Turquie : libération conditionnelle pour le président d’Amnesty international





Un tribunal turc a ordonné mercredi la remise en liberté conditionnelle du président d’Amnesty international en Turquie, détenu depuis juin 2017, dans le cadre d’un procès qui suscite des préoccupations pour le respect des droits de l’Homme en Turquie et des critiques en Europe.

L’annonce du tribunal a été accueillie par un tonnerre d’applaudissements, et les proches de Taner Kiliç ainsi que les personnes venues le soutenir célébraient la nouvelle, en pleurant et s’embrassant, selon une journaliste de l’AFP sur place.

Amnesty s’est réjouie de la nouvelle, tout en soulignant le travail qu’il reste à faire pour obtenir son acquittement dans le cadre de ce procès. Son président en Turquie est accusé d’appartenir au mouvement du prédicateur Fethullah Gülen, désigné par Ankara comme le cerveau du putsch manqué de l’été 2016. M. Gülen, installé aux Etats-Unis, dément toute implication.

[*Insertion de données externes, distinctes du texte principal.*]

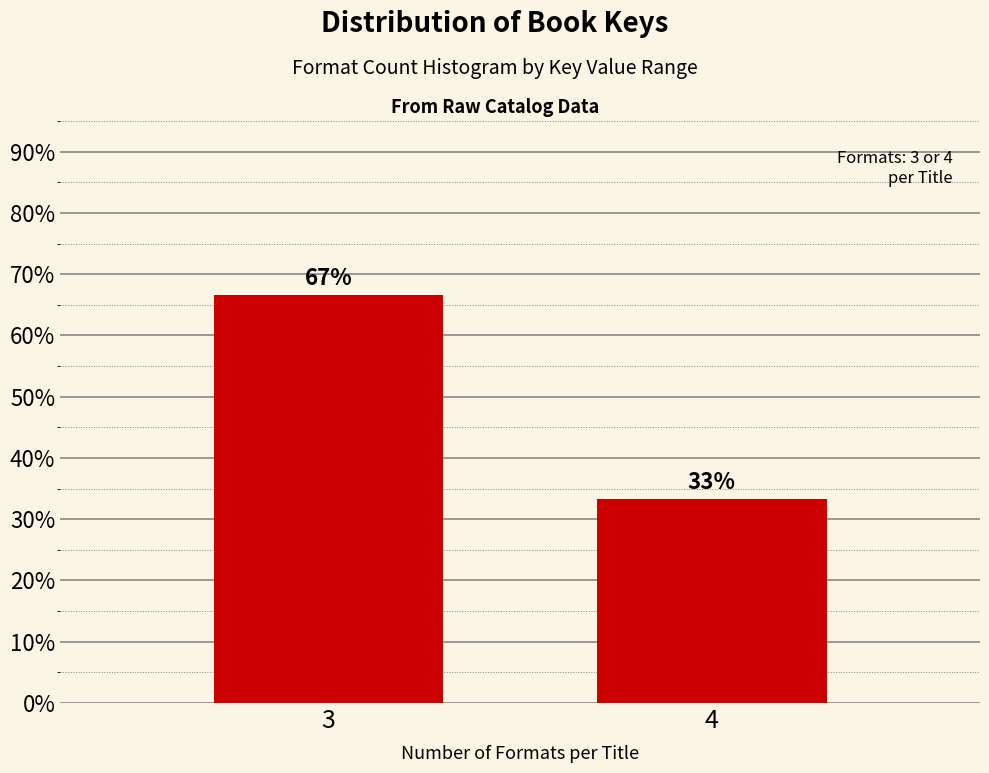

What is the value of the 2nd bar from the left?

33.3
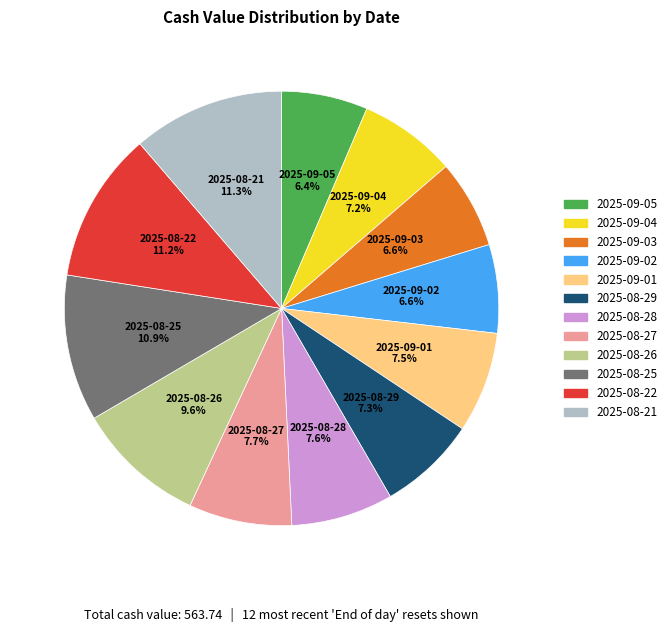

To the nearest percent, what percentage of the pie is 2025-09-04?

7%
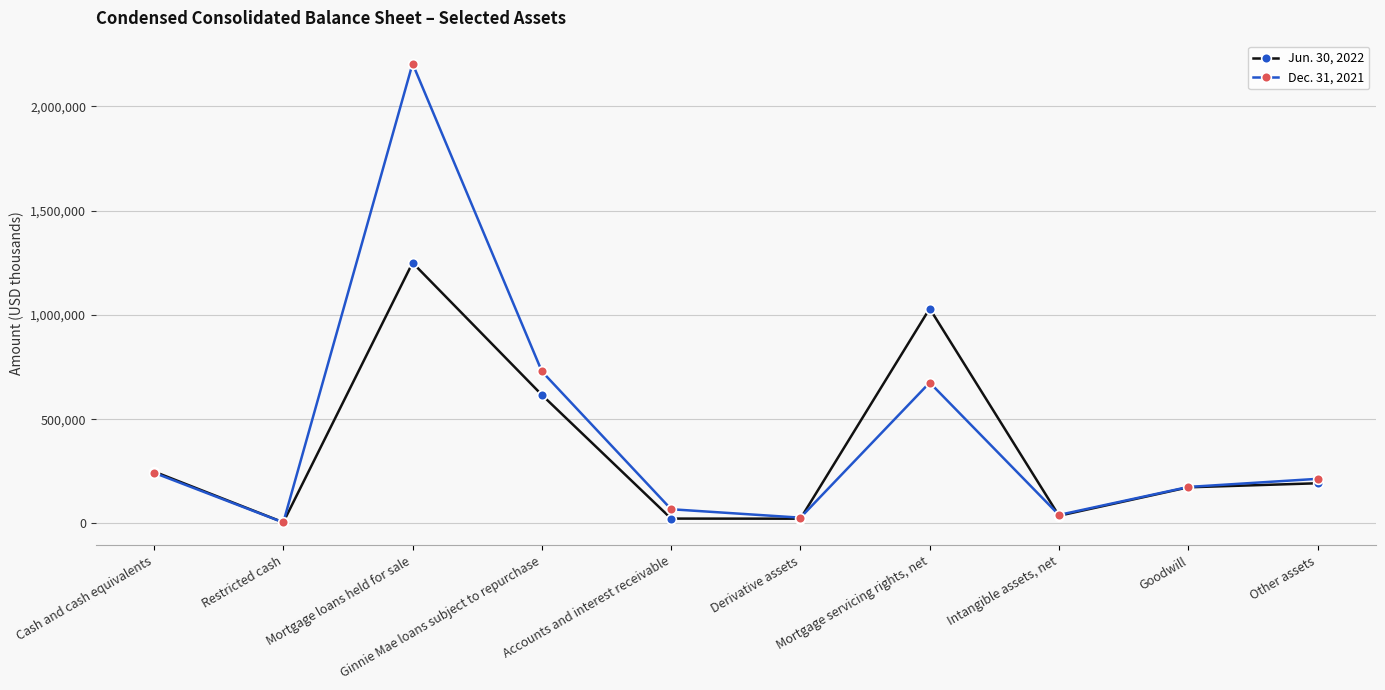

At which category is the sum across all series the highest?

Mortgage loans held for sale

  1. Kiliç, qui comparaissait par visioconférence depuis Izmir (ouest) où il est détenu, est jugé avec dix autres militants des droits de l’Homme, dont la directrice d’Amnesty en Turquie, Idil Eser, un ressortissant allemand, Peter Steudtner, et un activiste suédois, Ali Gharavi, accusés d’avoir aidé trois “organisations terroristes” : le mouvement du prédicateur Gülen, le Parti des travailleurs du Kurdistan (PKK) et un groupuscule d’extrême gauche appelé DHKP-C.

Les dix autres accusés, arrêtés pour la plupart en juillet alors qu’ils participaient à un séminaire près d’Istanbul, avaient été remis en liberté conditionnelle fin octobre.

Leur procès a été ajourné au 21 juin.*

“Nous sommes si heureux et surpris. (…) Nous pensions qu’il n’y aurait pas de libération conditionnelle”, s’est félicitée Özlem Dalkiran, de la Citizen’s Assembly, elle-même jugée dans ce procès et libérée en octobre. “J’espère que c’est un bon signe pour d’autres procès dans lesquels sont poursuivis des défenseurs des droits de l’Homme”*, ajoute-t-elle néanmoins, interrogée par l’AFP.

Ce procès a renforcé l’inquiétude quant à l’érosion des libertés en Turquie depuis la tentative de putsch, à la suite de laquelle 55 000 personnes ont été arrêtées, dont des journalistes critiques et des acteurs de la société civile.

Plusieurs capitales européennes avaient ainsi exprimé leur préoccupation face à ce procès, comme Londres ou Paris. De plus, l’interpellation du militant allemand Peter Steudtner avait fortement tendu les rapports entre Ankara et Berlin, qui n’a de cesse de dénoncer les arrestations massives opérées depuis le putsch manqué.

“C’est un énorme soulagement de savoir que Taner sera bientôt de retour auprès de sa femme et ses filles”, a déclaré Gauri van Gulik, directrice du programme Europe à Amnesty International dans un communiqué. “Aujourd’hui nous prenons un bref moment pour célébrer mais demain nous continuerons notre combat pour la relaxe de Taner, des (dix autres militants des droits de l’Homme) et de toutes les victimes innocentes prises à tort dans cette répression brutale”, a-t-elle ajouté.

  1. Kiliç est notamment accusé d’avoir utilisé l’application de messagerie cryptée ByLock, qu’Ankara considère comme le moyen de communication privilégié des putschistes et qui sert d’élément à charge dans plusieurs procès liés au coup d’Etat manqué. Il a toujours démenti avoir téléchargé cette application, et Amnesty affirme avoir présenté à la justice plusieurs expertises démontrant qu’il n’y avait aucune trace de ByLock sur son téléphone.

En juillet dernier, le président turc Recep Tayyip Erdogan avait publiquement accusé les militants arrêtés d’activités s’inscrivant “dans la continuité du (putsch du) 15 juillet”.

Andrew Gardner, chercheur spécialiste de la Turquie à Amnesty, avait expliqué à l’AFP avant le début de l’audience mercredi, que l’environnement en matière de droits de l’Homme en Turquie “est aussi mauvais, voir pire qu’avant”, le cas de Taner Kiliç n’étant “pas unique”. “L’environnement global est très négatif, et dans ces affaires, il est très difficile de croire qu’on procès équitable sera respecté”, estimait-il, ajoutant que les défenseurs des droits de l’Homme continuent d’être poursuivis en justice à travers tout le pays.